The legal contract that binds both the purchaser and the seller to settle on the agreed date at the agreed price. It is either not subject to any conditions or those conditions have already been satisfied. You should only consider entering an unconditional agreement if you are absolutely sure you want to buy a particular property and you already have the full purchase price or 'pre-approved' loan finance from a lender. You should also be confident that there are no other issues or requirements that must be satisfied before you are committed to purchase the property. An unconditional agreement commits you to purchasing the property.

Unconditional Offer:

An offer where no conditions are attached.

Under License:

Early possession of the property before settlement with the permission of the vendor. This usually involves the payment of rent.

Unencumbered:

A property with no mortgage lodged against it.

Unit Title:

The property type is usually an Apartment or Townhouse.
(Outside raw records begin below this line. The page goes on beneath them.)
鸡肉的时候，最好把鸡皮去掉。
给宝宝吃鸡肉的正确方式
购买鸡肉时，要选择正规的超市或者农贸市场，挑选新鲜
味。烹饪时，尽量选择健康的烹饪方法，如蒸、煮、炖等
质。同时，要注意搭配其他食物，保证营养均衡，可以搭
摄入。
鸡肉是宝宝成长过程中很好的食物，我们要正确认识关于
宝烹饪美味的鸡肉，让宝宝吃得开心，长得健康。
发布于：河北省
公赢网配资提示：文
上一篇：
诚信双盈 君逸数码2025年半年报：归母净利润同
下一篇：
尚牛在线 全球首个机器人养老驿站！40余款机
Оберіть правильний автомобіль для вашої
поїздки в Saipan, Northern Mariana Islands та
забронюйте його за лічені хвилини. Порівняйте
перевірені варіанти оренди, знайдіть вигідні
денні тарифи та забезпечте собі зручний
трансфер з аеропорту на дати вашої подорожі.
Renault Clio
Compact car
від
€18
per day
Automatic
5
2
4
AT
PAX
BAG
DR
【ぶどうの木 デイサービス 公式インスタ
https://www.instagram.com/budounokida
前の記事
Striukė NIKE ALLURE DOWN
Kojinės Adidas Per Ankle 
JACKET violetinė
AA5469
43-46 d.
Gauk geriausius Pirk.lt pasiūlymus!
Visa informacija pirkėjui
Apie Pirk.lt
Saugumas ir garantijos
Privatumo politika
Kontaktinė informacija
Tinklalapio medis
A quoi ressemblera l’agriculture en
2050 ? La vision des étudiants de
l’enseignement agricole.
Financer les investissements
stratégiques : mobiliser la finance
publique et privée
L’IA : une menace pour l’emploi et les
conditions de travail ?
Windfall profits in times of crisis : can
The unit will be owned by an individual but the common areas will be shared by all in the building.

Unit Trust:

A specific type of trust where investor money is grouped together and managed by a Fund Manager.

Unsecured Loan:

A loan that is not backed up by assets or guarantee. In most cases this is a personal loan.

Utilities:

The private or public service facilities such as gas, electricity, telephone, water and sewer provided as part of the development of the land.

Valuation:

A written analysis of the estimated value of a property prepared by a qualified valuer. Common forms of property valuations are: Registered Valuations, E-Valuations (also known as Desktop Valuations) and Government or Current Market Valuation.

Vendor:

The person or entity legally authorised to sell a property, in most cases and in layman’s terms this is the current owner(s) of the property being sold.

Yield:

The interest earned or return by an investor on an investment, stated as a percentage of the amount invested.

Zero Rated:

When the vendor and purchaser are both registered for GST on a Sale & Purchase Agreement and GST will not be paid for or claimed on the sale.

Zoning:

Councils designate zones on land to manage how different areas are used, developed or protected. Zones include residential zones, business zones, rural zones and open space zones.